• _AVAILABLE DATA_

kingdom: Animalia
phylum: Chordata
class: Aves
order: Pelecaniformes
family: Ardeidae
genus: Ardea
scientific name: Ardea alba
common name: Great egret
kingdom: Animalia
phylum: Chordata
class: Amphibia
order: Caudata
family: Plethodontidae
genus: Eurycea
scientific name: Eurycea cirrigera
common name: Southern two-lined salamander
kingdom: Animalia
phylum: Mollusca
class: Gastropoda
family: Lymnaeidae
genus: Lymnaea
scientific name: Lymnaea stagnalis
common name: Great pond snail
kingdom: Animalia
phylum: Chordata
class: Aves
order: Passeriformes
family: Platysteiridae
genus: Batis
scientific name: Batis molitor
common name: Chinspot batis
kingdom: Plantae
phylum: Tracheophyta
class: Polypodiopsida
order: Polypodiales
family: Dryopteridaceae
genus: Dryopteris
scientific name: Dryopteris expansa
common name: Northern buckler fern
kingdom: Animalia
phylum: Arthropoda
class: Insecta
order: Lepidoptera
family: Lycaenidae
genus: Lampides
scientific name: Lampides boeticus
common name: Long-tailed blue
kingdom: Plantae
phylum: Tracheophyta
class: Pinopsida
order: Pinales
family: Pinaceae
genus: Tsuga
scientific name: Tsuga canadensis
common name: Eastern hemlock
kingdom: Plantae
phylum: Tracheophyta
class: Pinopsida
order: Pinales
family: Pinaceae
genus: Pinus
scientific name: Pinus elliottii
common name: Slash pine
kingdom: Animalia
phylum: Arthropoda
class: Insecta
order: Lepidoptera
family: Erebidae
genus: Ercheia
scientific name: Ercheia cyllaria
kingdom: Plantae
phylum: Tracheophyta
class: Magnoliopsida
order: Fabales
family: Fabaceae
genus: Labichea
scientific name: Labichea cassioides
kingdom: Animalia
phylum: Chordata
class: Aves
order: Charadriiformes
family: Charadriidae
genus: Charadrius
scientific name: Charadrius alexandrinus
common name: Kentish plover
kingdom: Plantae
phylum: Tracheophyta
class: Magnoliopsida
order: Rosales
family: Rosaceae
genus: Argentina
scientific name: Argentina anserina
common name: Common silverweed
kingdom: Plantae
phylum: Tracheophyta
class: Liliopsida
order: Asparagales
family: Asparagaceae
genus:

• _WRITTEN INSTRUCTION_
Could you write out all of the material above word for word, keeping every line unchanged?

• _CORRECT RESULT_
kingdom: Animalia
phylum: Chordata
class: Aves
order: Pelecaniformes
family: Ardeidae
genus: Ardea
scientific name: Ardea alba
common name: Great egret
kingdom: Animalia
phylum: Chordata
class: Amphibia
order: Caudata
family: Plethodontidae
genus: Eurycea
scientific name: Eurycea cirrigera
common name: Southern two-lined salamander
kingdom: Animalia
phylum: Mollusca
class: Gastropoda
family: Lymnaeidae
genus: Lymnaea
scientific name: Lymnaea stagnalis
common name: Great pond snail
kingdom: Animalia
phylum: Chordata
class: Aves
order: Passeriformes
family: Platysteiridae
genus: Batis
scientific name: Batis molitor
common name: Chinspot batis
kingdom: Plantae
phylum: Tracheophyta
class: Polypodiopsida
order: Polypodiales
family: Dryopteridaceae
genus: Dryopteris
scientific name: Dryopteris expansa
common name: Northern buckler fern
kingdom: Animalia
phylum: Arthropoda
class: Insecta
order: Lepidoptera
family: Lycaenidae
genus: Lampides
scientific name: Lampides boeticus
common name: Long-tailed blue
kingdom: Plantae
phylum: Tracheophyta
class: Pinopsida
order: Pinales
family: Pinaceae
genus: Tsuga
scientific name: Tsuga canadensis
common name: Eastern hemlock
kingdom: Plantae
phylum: Tracheophyta
class: Pinopsida
order: Pinales
family: Pinaceae
genus: Pinus
scientific name: Pinus elliottii
common name: Slash pine
kingdom: Animalia
phylum: Arthropoda
class: Insecta
order: Lepidoptera
family: Erebidae
genus: Ercheia
scientific name: Ercheia cyllaria
kingdom: Plantae
phylum: Tracheophyta
class: Magnoliopsida
order: Fabales
family: Fabaceae
genus: Labichea
scientific name: Labichea cassioides
kingdom: Animalia
phylum: Chordata
class: Aves
order: Charadriiformes
family: Charadriidae
genus: Charadrius
scientific name: Charadrius alexandrinus
common name: Kentish plover
kingdom: Plantae
phylum: Tracheophyta
class: Magnoliopsida
order: Rosales
family: Rosaceae
genus: Argentina
scientific name: Argentina anserina
common name: Common silverweed
kingdom: Plantae
phylum: Tracheophyta
class: Liliopsida
order: Asparagales
family: Asparagaceae
genus:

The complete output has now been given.